◆ DATA SHOWN ◆
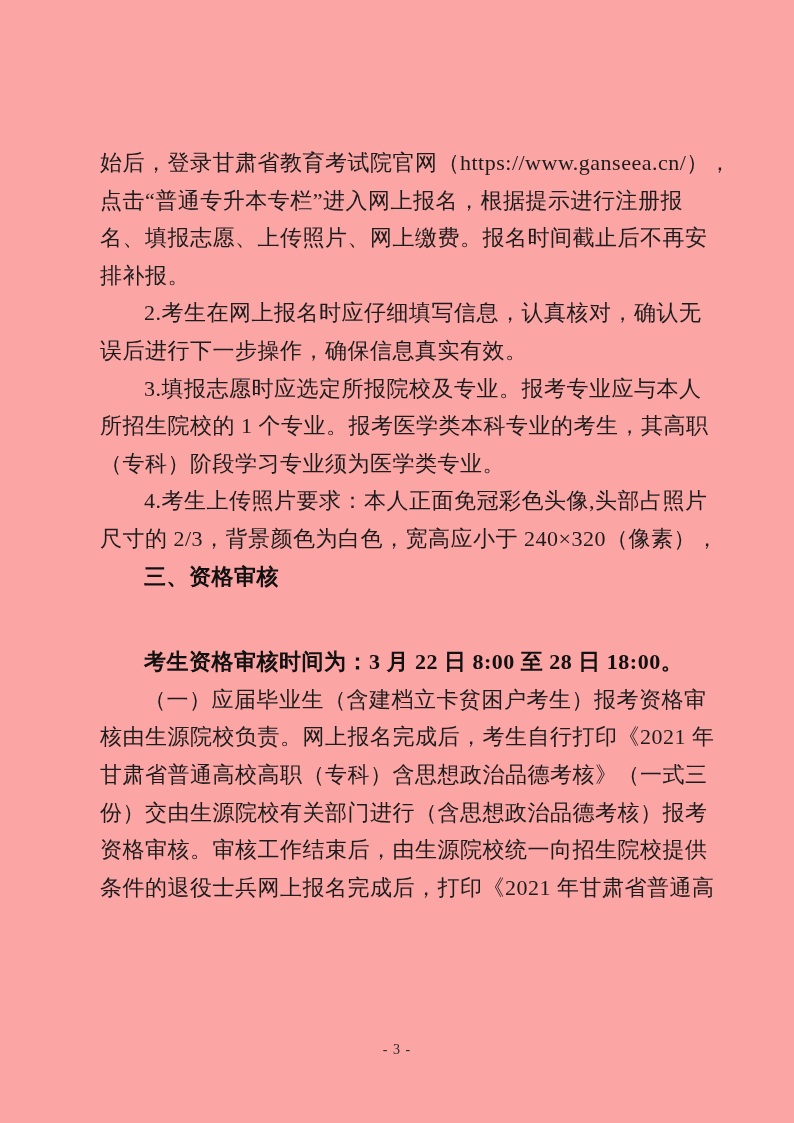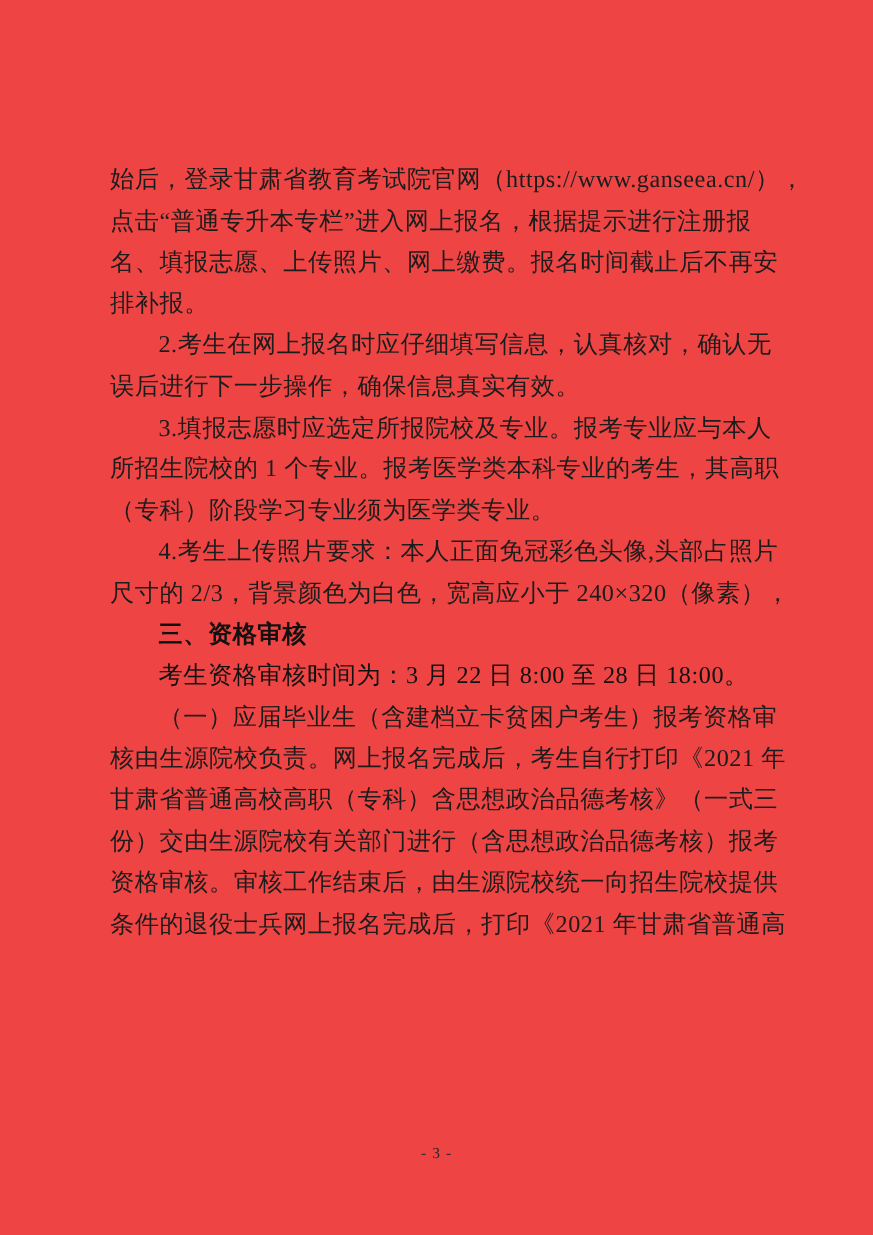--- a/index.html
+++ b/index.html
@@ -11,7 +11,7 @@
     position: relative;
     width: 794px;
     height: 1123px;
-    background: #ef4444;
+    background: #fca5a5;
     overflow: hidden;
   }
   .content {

◆ PROBLEM ◆
Exact reproduction of the entries above is what's needed; images stay out.

◆ SOLUTION FOR THIS PROBLEM ◆
--- a/index.html
+++ b/index.html
@@ -11,7 +11,7 @@
     position: relative;
     width: 794px;
     height: 1123px;
-    background: #ef4444;
+    background: #fca5a5;
     overflow: hidden;
   }
   .content {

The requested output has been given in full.